··· Supplied passage ···

Brown's electric dream for Britain

Exclusive: PM reveals plans to create first 'green' cities geared towards electric cars in drive to create 400,000 new jobs

Gordon Brown has promised an environmentally friendly Budget later this month to kick start a "green recovery" – including the mass introduction of electric cars on Britain's roads.

In an exclusive interview with The Independent, the Prime Minister trailed measures to make Britain "a world leader" in producing and exporting electric cars, hybrid petrol-electric vehicles and lighter cars using less petrol. Alistair Darling, the Chancellor, will announce in his Budget that trials for electric cars in two or three cities will begin next year. Councils will be invited to bid to become Britain's first "green cities". The Government will open talks with power companies to ensure the vehicles can have their batteries recharged at a national network of power points at the roadside.

Mr Darling will also set a target of creating 400,000 jobs in "green industries" over the next five years.

Other green measures to be outlined by the Government shortly include relaxing planning rules to allow the building of more wind farms to ensure Britain hits its target to generate 15 per cent of its energy from renewable sources by 2020. "Smart meters" will eventually be installed in every home so people can see how much energy they use. Ministers also want to develop a "clean coal" industry by approving an experiment with carbon capture and storage.

In his first newspaper interview since last week's G20 summit, Mr Brown kept open the option of a limited further fiscal stimulus in the Budget. But with public borrowing in the current financial year likely to rise from the forecast £118bn to around £150bn, he hinted that the Chancellor might have to announce more tax rises for the medium term to balance the nation's books.

"It is not just what we do to give real help now, but about setting a path for the future as well. We always take into account what we need and what is best future for the fiscal position," he said.

···

Exercise directions: Reproduce verbatim the part of the article on Gordon Brown's green Budget plans that opens with the words containing "Gordon Brown has" and closes with "on Britain's roads.". Draw only on the article about Gordon Brown's green Budget plans, with nothing added from elsewhere.

··· Collected data ···

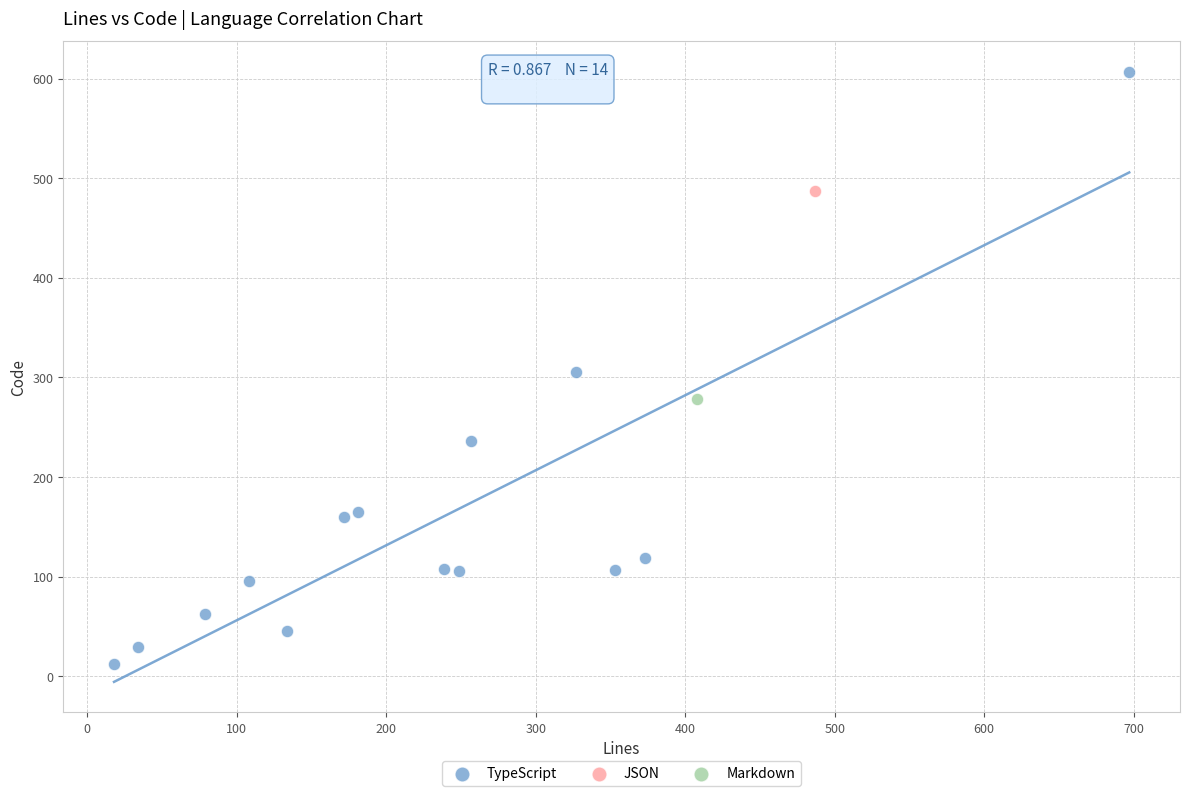

What are all the series names shown in the legend?

TypeScript, JSON, Markdown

···

Written answer:
Gordon Brown has promised an environmentally friendly Budget later this month to kick start a "green recovery" – including the mass introduction of electric cars on Britain's roads.